In the data below, find each line carrying the string "used" and copy it out.

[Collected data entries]
• • •
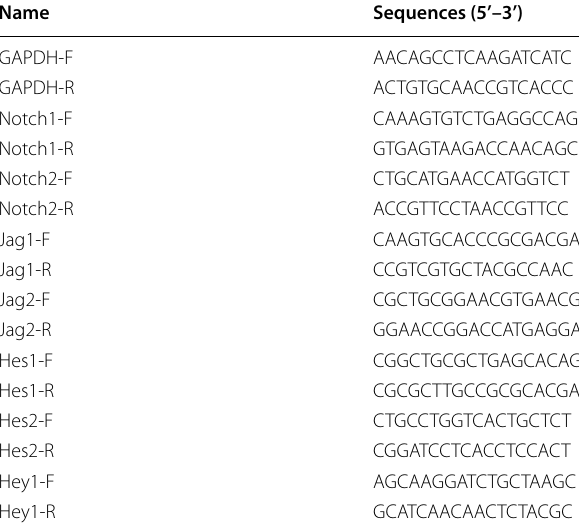
Table 2 Primers used for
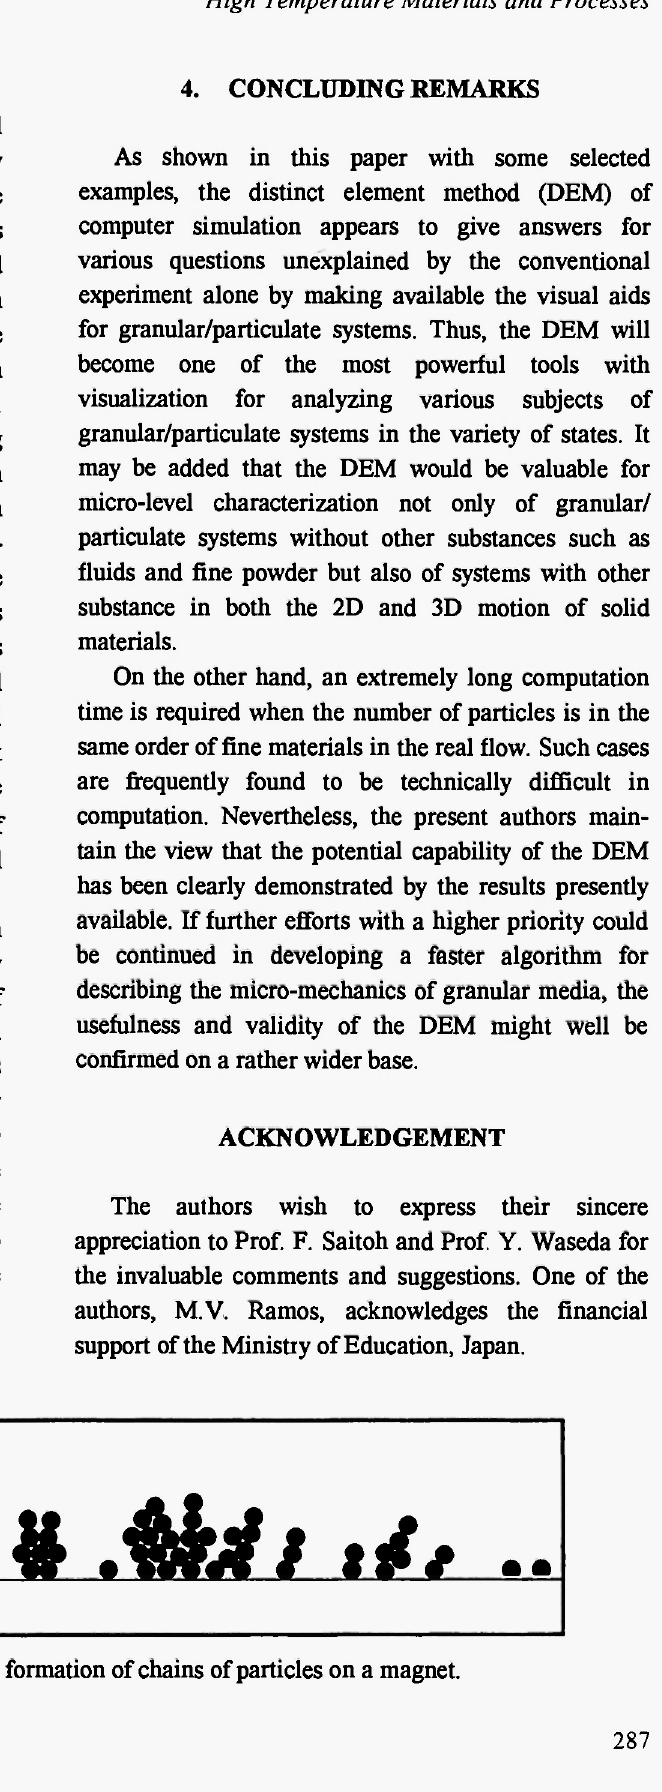
Fig. 13: Simulated profile showing formation of chains of particles on a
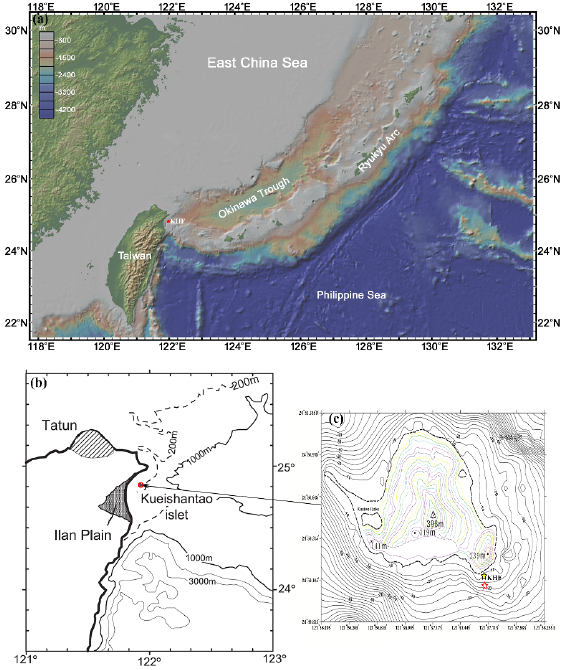
Figure 1. ( a ) The bathymetric map of Taiwan and the Okinawa Trough (based on [41]). ( b ) The tectonic map with the location of Kueishantao island (from [42]). ( c ) The location of the yellow spring (yellow star, 108 °C) and white spring (red star, 51 °C) in the Kueishantao hydrothermal field (based on [41]). There are two types of vents, “yellow spring” (78~116 °C) and “white spring” (30~65 °C) [42]. The yellow spring fluids are characterized by very low pH (~1.52) and a wide range of chemical compositions. The white spring fluids have a relatively low content of methane, iron and copper [42]. The temperature of the vent fluids varied with tides and reached the maximum temperature approximately 3.5 h after each high tide [42–44]. The Ca, Mg and K are significantly correlated with each other, indicating the same source of seawater [45]. The gas component is mainly CO 2 , followed by N 2 , CH 4 and H 2 S [46]. 3. Sampling and Methods 3.1. Sample Collection On 31 May 2011, the samples of hydrothermal fluids and plumes were collected from the Kueishantao hydrothermal field by divers (Table 1, Figure 1). Four liter Pyrex bottles were used to sample the hydrothermal fluids at and in the vent. Two-valve polyethylene tubes were also employed to sample the fluids in order to assess the reliability of the data gained by the Pyrex bottles. The hydrothermal plume was sampled in 1 L Nalgene poly- propylene bottles at approximately 2, 5 and 7 m below sea level above the yellow spring vent (water depth, 7.2 m) and approximately 5, 10, 13 and 15 m below sea level above the white spring vent (water depth, 15.1 m). Shallow seawater was sampled at a depth of 10 m near Kueiwei to eliminate the effect of hydrothermal activity. The fluid fluxes and tem- peratures were determined in situ. Kuo [43] described in detail the methods of fluid col- lection and the measurement of temperature and flux in situ.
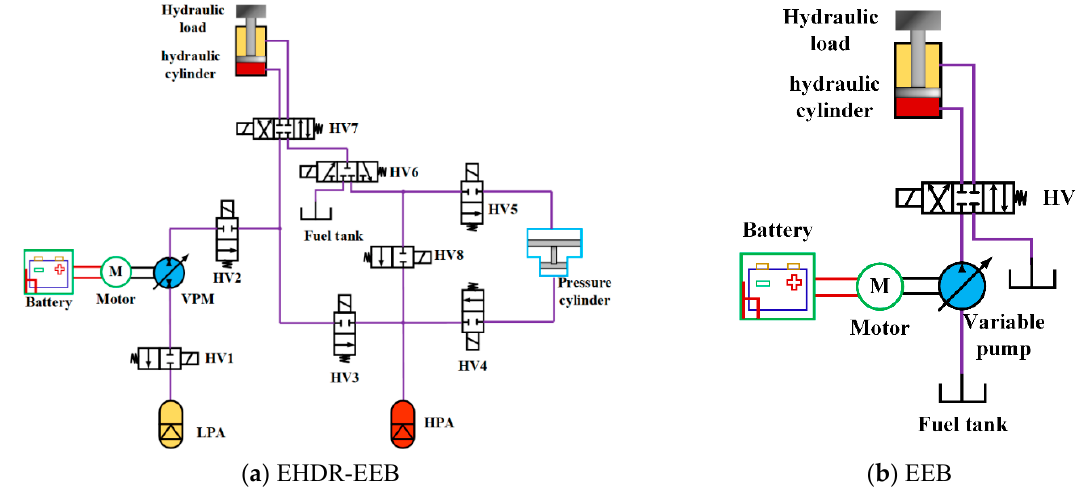
Figure 1. Structure diagram of the EHDR-EEB and EEB: ( a ) EHDR-EEB; ( b ) EEB.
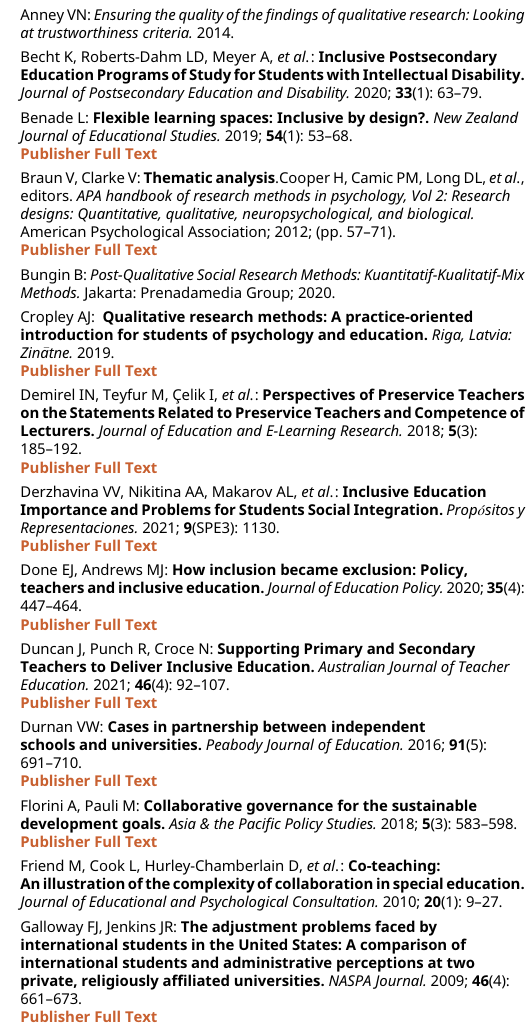
Figshare. Data of Questioner and Interview-Rasmitadila.docx. DOI: https://doi.org/10.6084/m9.figshare.16782553.v1 This project contains the following underlying data: - Dataset of Questioner and Interview from the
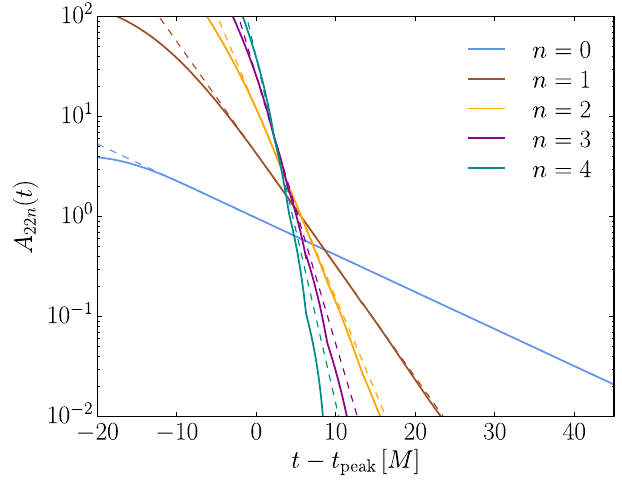
FIG. 9. The numerically recovered amplitudes for the funda- mental QNM and the first few overtones at each fit time, t (solid curves). Dashed lines are the same as the lines in Fig. 8. The numerically extracted amplitudes across t agree very well with the expected decay for the longest-lived modes, while modes that decay more quickly are more susceptible to fitting issues. Interestingly, the fundamental mode is in excellent agreement with the expected decay rate at times preceding the peak amplitude of the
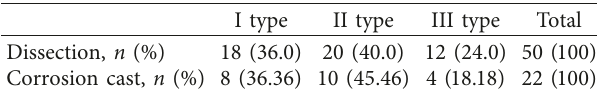
Figure 8: Type III vascular supply of the pancreas (corrosion cast). 1: splenic artery; 2: splenic vein; 3: superior horizontal artery of Popova; 4: caudal artery; and 5: spleen. Table 1: Types of pancreas vascularization and their frequency.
• • •
=== Output for this exercise ===
Table 2 Primers used for
Figure 1. ( a ) The bathymetric map of Taiwan and the Okinawa Trough (based on [41]). ( b ) The tectonic map with the location of Kueishantao island (from [42]). ( c ) The location of the yellow spring (yellow star, 108 °C) and white spring (red star, 51 °C) in the Kueishantao hydrothermal field (based on [41]). There are two types of vents, “yellow spring” (78~116 °C) and “white spring” (30~65 °C) [42]. The yellow spring fluids are characterized by very low pH (~1.52) and a wide range of chemical compositions. The white spring fluids have a relatively low content of methane, iron and copper [42]. The temperature of the vent fluids varied with tides and reached the maximum temperature approximately 3.5 h after each high tide [42–44]. The Ca, Mg and K are significantly correlated with each other, indicating the same source of seawater [45]. The gas component is mainly CO 2 , followed by N 2 , CH 4 and H 2 S [46]. 3. Sampling and Methods 3.1. Sample Collection On 31 May 2011, the samples of hydrothermal fluids and plumes were collected from the Kueishantao hydrothermal field by divers (Table 1, Figure 1). Four liter Pyrex bottles were used to sample the hydrothermal fluids at and in the vent. Two-valve polyethylene tubes were also employed to sample the fluids in order to assess the reliability of the data gained by the Pyrex bottles. The hydrothermal plume was sampled in 1 L Nalgene poly- propylene bottles at approximately 2, 5 and 7 m below sea level above the yellow spring vent (water depth, 7.2 m) and approximately 5, 10, 13 and 15 m below sea level above the white spring vent (water depth, 15.1 m). Shallow seawater was sampled at a depth of 10 m near Kueiwei to eliminate the effect of hydrothermal activity. The fluid fluxes and tem- peratures were determined in situ. Kuo [43] described in detail the methods of fluid col- lection and the measurement of temperature and flux in situ.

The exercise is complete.